Lines of data:

▶

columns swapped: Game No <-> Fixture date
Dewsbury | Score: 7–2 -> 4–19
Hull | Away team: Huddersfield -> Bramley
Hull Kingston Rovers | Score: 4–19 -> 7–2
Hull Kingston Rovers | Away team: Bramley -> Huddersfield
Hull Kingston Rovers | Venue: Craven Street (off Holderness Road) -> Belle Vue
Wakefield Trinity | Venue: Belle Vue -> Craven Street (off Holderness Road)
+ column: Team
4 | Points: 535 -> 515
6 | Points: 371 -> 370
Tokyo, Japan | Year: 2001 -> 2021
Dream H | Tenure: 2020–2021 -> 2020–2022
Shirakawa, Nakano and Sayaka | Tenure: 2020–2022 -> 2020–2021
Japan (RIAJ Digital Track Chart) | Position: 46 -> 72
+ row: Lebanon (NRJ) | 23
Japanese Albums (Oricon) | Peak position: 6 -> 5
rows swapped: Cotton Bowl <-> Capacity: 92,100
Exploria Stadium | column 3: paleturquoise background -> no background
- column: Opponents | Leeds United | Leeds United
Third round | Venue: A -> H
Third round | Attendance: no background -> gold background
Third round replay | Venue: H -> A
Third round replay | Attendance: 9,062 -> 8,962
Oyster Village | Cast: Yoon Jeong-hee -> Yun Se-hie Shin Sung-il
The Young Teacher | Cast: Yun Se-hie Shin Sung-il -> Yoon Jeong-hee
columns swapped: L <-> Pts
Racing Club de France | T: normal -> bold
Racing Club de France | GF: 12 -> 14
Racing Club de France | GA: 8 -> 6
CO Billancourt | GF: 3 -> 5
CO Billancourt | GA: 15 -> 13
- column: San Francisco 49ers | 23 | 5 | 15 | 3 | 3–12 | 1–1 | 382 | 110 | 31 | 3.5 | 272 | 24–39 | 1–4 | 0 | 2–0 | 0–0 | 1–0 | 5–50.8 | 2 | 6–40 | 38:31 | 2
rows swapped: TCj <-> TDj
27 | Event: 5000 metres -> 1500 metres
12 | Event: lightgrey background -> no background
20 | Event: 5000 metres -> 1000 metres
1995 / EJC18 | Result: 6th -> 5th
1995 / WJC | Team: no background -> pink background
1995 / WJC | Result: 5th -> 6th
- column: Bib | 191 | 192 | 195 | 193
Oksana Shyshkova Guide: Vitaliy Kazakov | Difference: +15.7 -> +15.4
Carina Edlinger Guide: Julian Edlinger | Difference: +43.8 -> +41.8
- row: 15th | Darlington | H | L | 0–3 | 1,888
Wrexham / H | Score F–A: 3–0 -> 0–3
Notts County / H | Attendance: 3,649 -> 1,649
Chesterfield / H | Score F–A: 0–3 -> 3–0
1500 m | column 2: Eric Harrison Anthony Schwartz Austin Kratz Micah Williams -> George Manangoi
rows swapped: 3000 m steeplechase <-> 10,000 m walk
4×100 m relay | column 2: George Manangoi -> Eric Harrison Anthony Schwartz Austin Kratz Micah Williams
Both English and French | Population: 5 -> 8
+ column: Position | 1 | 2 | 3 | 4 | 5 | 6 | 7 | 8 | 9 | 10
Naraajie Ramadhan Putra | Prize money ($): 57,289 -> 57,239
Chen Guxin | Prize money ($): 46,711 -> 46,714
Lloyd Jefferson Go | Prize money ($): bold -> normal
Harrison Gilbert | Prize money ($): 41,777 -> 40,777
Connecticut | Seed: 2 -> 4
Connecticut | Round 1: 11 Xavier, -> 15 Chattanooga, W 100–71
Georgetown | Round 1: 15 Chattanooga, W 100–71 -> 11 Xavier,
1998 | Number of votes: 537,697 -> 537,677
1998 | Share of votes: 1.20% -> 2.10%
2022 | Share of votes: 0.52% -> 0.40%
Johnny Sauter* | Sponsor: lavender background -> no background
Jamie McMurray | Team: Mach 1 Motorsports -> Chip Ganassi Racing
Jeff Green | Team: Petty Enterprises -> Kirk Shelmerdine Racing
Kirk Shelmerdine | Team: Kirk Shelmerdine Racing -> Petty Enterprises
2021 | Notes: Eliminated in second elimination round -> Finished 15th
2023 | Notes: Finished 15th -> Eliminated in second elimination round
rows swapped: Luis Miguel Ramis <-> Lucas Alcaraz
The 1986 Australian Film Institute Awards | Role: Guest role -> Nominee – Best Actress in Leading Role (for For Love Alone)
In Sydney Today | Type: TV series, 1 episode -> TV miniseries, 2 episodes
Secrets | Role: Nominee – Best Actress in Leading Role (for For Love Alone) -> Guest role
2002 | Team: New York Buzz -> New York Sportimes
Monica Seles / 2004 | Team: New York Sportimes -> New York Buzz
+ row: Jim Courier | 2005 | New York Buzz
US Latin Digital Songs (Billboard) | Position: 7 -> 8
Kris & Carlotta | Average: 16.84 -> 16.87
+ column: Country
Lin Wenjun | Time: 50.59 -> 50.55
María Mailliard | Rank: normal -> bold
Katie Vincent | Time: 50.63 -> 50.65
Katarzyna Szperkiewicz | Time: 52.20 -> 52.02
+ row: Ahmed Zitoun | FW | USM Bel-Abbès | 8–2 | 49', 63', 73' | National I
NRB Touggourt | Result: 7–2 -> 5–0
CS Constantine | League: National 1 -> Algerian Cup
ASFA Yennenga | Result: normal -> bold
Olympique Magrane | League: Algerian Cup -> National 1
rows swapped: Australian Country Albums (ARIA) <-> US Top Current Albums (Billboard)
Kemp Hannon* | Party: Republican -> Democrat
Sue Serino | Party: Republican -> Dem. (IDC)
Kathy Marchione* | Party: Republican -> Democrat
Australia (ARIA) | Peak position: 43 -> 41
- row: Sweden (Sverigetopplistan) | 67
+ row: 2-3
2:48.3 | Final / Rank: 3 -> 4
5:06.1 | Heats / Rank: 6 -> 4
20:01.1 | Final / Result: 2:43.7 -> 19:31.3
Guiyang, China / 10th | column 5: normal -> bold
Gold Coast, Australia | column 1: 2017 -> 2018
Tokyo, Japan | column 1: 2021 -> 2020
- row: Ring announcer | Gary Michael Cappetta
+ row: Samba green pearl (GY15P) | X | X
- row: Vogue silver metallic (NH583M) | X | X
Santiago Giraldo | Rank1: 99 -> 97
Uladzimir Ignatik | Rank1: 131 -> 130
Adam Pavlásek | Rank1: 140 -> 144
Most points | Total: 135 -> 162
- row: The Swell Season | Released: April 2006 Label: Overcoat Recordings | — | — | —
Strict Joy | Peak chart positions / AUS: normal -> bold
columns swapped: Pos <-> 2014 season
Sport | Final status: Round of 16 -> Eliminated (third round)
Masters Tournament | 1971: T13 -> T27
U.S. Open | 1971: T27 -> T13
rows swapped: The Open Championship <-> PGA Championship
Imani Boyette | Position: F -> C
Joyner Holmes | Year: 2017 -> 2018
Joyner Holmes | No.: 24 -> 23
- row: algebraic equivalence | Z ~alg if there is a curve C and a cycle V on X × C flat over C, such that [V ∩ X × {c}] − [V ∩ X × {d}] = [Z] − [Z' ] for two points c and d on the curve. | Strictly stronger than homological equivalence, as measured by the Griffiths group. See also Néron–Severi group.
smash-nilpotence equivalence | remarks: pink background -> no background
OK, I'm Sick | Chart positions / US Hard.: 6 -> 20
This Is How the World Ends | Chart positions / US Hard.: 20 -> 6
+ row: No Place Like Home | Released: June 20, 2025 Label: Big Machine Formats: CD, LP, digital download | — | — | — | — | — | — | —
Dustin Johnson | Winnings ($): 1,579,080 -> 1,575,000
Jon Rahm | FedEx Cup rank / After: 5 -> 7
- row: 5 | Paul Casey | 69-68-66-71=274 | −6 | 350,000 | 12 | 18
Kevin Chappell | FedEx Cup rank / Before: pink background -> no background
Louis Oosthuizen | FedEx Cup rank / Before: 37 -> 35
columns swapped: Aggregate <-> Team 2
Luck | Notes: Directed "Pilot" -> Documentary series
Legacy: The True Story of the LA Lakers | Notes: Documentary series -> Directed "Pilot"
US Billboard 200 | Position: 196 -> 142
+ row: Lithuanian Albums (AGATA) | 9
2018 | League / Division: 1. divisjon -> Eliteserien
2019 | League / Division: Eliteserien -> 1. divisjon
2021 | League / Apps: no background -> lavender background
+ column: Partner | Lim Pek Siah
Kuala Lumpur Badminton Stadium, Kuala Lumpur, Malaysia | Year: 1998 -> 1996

◀

Aim of the task:
Copy the items word for word, starting at the first one and ending at the one that contains "Hull Kingston Rovers | Venue: Craven", both included.

Expected answer:
columns swapped: Game No <-> Fixture date
Dewsbury | Score: 7–2 -> 4–19
Hull | Away team: Huddersfield -> Bramley
Hull Kingston Rovers | Score: 4–19 -> 7–2
Hull Kingston Rovers | Away team: Bramley -> Huddersfield
Hull Kingston Rovers | Venue: Craven Street (off Holderness Road) -> Belle Vue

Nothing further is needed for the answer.